Per Isabel Schnabel, membro del comitato esecutivo della Bce, “un taglio dei tassi a luglio non sembra scontato sulla base dei tagli attuali”, “dovremmo guardare molto attentamente ai dati perché c’è il rischio di allentare prematuramente”. Isabel Schnabel si riferisce a quello che accadrà dopo il primo taglio di giugno che invece è scontato e aggiunge che “i rischi sull’inflazione sono ancora al rialzo”.
Queste dichiarazioni avvengono in un quadro in cui l’economia europea rallenta e in cui l’inflazione dell’eurozona è poco sopra al 2%. Anche gli ultimi dati che arrivano dall’America segnalano un rallentamento. Si potrebbe concludere che Isabel Schnabel rifletta la storica avversione tedesca per l’inflazione che sarebbe fuori dal tempo e incomprensibile in questo scenario economico. Queste dichiarazioni potrebbero anche riflettere una prudenza che deriva dall’errore di politica monetaria dell’autunno del 2021: gli inizi di un’inflazione poi salita ai massimi degli ultimi quarant’anni sono stati scambiati per un fenomeno transitorio e i rialzi dei tassi che sarebbero stati opportuni sono arrivati in ritardo.
In questi giorni il prezzo del rame raggiunge i massimi di sempre con un rialzo del 25% da inizio gennaio. Questo andamento è inusuale, anche considerando “l’energy transition”, alla vigilia di una fase che sarebbe di rallentamento. L’indice Bloomberg sulle materie prime è salito dell’11% in tre mesi. Potremmo archiviare il fenomeno e classificarlo come uno dei tanti episodi di euforia finanziari degli ultimi anni. La liquidità sui mercati scorre abbondante e le condizioni finanziarie sono favorevoli; se così non fosse non ci troveremmo a commentare i nuovi massimi di sempre dei listini azionari. Biden intanto posticipa di nuovo il pagamento dei debiti degli studenti americani, con cui si sono pagati il college, per un importo di mille miliardi di dollari. La domanda inevitabile è cosa succeda alle condizioni finanziarie e ai prezzi, dal punto di partenza di oggi e cioè dopo tre anni di politiche espansive, se di fronte a un rallentamento e per sostenere l’economia si rispolverassero gli strumenti di sempre. Forse è un caso, ma ieri anche l’oro ha sfondato i massimi di sempre.

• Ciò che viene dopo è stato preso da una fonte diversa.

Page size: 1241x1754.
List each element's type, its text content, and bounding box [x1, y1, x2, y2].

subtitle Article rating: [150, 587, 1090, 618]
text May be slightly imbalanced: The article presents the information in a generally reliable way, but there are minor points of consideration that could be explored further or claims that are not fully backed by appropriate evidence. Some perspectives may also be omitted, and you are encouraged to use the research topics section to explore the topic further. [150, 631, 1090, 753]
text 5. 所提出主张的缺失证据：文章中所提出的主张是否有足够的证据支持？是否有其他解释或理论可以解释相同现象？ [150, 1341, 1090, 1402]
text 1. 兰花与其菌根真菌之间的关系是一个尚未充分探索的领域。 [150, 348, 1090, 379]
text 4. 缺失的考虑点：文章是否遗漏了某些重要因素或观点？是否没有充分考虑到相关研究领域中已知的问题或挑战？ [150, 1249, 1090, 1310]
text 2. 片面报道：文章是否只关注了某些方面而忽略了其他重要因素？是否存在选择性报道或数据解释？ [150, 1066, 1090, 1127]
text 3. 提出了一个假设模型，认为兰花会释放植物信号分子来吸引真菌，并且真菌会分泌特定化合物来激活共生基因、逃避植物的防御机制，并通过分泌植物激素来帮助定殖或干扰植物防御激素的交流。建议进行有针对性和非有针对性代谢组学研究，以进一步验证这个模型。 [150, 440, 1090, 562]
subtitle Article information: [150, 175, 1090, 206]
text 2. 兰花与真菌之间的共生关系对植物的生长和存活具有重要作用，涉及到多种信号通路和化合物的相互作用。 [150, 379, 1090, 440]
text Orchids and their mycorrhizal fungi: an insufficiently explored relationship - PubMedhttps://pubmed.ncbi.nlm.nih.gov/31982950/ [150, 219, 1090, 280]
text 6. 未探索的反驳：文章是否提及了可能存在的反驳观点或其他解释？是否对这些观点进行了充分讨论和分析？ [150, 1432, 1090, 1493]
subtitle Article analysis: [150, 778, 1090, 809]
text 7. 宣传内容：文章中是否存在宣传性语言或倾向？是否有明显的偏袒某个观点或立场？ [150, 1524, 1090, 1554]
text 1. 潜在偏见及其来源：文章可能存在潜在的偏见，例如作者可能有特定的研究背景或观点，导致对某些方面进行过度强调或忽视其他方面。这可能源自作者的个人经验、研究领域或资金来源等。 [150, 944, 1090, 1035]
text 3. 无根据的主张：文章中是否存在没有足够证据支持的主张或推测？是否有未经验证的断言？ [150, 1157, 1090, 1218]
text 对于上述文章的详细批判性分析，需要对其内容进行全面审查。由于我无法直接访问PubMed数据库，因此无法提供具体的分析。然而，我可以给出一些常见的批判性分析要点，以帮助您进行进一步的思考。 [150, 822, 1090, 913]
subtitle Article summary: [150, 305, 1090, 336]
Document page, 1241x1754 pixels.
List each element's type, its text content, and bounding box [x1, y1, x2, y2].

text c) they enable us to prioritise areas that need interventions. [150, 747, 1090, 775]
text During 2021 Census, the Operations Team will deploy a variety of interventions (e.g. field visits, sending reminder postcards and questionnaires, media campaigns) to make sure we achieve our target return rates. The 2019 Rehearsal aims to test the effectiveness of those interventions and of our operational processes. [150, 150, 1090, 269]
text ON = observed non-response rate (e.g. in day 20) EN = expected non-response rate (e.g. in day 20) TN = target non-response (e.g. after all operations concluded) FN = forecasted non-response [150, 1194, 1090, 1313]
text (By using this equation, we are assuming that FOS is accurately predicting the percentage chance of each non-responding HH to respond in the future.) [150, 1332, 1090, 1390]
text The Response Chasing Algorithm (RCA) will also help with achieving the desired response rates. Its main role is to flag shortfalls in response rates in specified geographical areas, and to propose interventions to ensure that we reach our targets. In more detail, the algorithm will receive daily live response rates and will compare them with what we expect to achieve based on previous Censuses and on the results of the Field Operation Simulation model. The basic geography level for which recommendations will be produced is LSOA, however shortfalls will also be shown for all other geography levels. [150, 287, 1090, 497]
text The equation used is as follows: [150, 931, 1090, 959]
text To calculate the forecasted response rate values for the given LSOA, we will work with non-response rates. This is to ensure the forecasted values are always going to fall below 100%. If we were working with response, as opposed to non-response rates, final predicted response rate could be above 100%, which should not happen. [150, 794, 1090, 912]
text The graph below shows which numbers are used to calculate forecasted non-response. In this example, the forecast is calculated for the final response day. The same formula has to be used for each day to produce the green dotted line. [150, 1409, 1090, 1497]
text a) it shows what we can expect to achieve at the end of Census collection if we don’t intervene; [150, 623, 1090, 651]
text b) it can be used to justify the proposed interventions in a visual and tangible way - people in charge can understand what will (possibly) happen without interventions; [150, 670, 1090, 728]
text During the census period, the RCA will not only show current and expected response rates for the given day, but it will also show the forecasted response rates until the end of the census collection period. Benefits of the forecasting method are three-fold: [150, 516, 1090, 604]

Torniamo a Isabel Schnabel. Oggi le catene di fornitura globale si rompono e si accorciano; le materie prime non si spostano più con la stessa fluidità “di sempre”. Si pagano poi le conseguenze di una lunga fase in cui gli investimenti in nuove miniere, per esempio, sono stati ridotti ai minimi e gli investimenti, sicuramente in Occidente, sono stati piuttosto dedicati a “data center” e “intelligenza artificiale”. Le guerre commerciali contribuiscono a spezzare gli approvvigionamenti. Entrare in questa fase senza salvaguardare la valuta è molto rischioso. Per l’Europa è doppiamente rischioso perché non ha materie prime proprie con cui limitare i danni e perché i rapporti con suoi partner commerciali storici a est, Russia in primis, e a sud, dalla Libia al Medio Oriente e poi in Africa sub-sahariana, sono compromessi o minacciati dagli sviluppi geopolitici. Il rischio di importare inflazione in questa fase con l’America che, forte della valuta di riserva globale, dei suoi rapporti commerciali e delle sue risorse, mantiene le condizioni monetarie e fiscali espansive è concreto.
Se l’Europa non calibra gli interventi di politica monetaria avendo presente questo scenario e se gli investitori si abituano all’idea che è disposta a svalutare l’euro, il rischio per l’Unione è di non riuscire più a gestire i prezzi; solo una recessione può contenere le spinte inflattive imposte dalle condizioni finanziarie, fiscali e geopolitiche di oggi, ma questa, ovviamente, non è una soluzione. L’alleato americano con il deficit molto sopra la media non sta aiutando l’Europa. Più passa il tempo, più diventa chiaro quanto alto sia il costo della posizione geopolitica in cui si è ritrovata l’Europa.
La prudenza di Isabel Schnabel può far guadagnare tempo, ma non molto di più, perché anche le conseguenze di tassi più alti del dovuto sono inevitabili.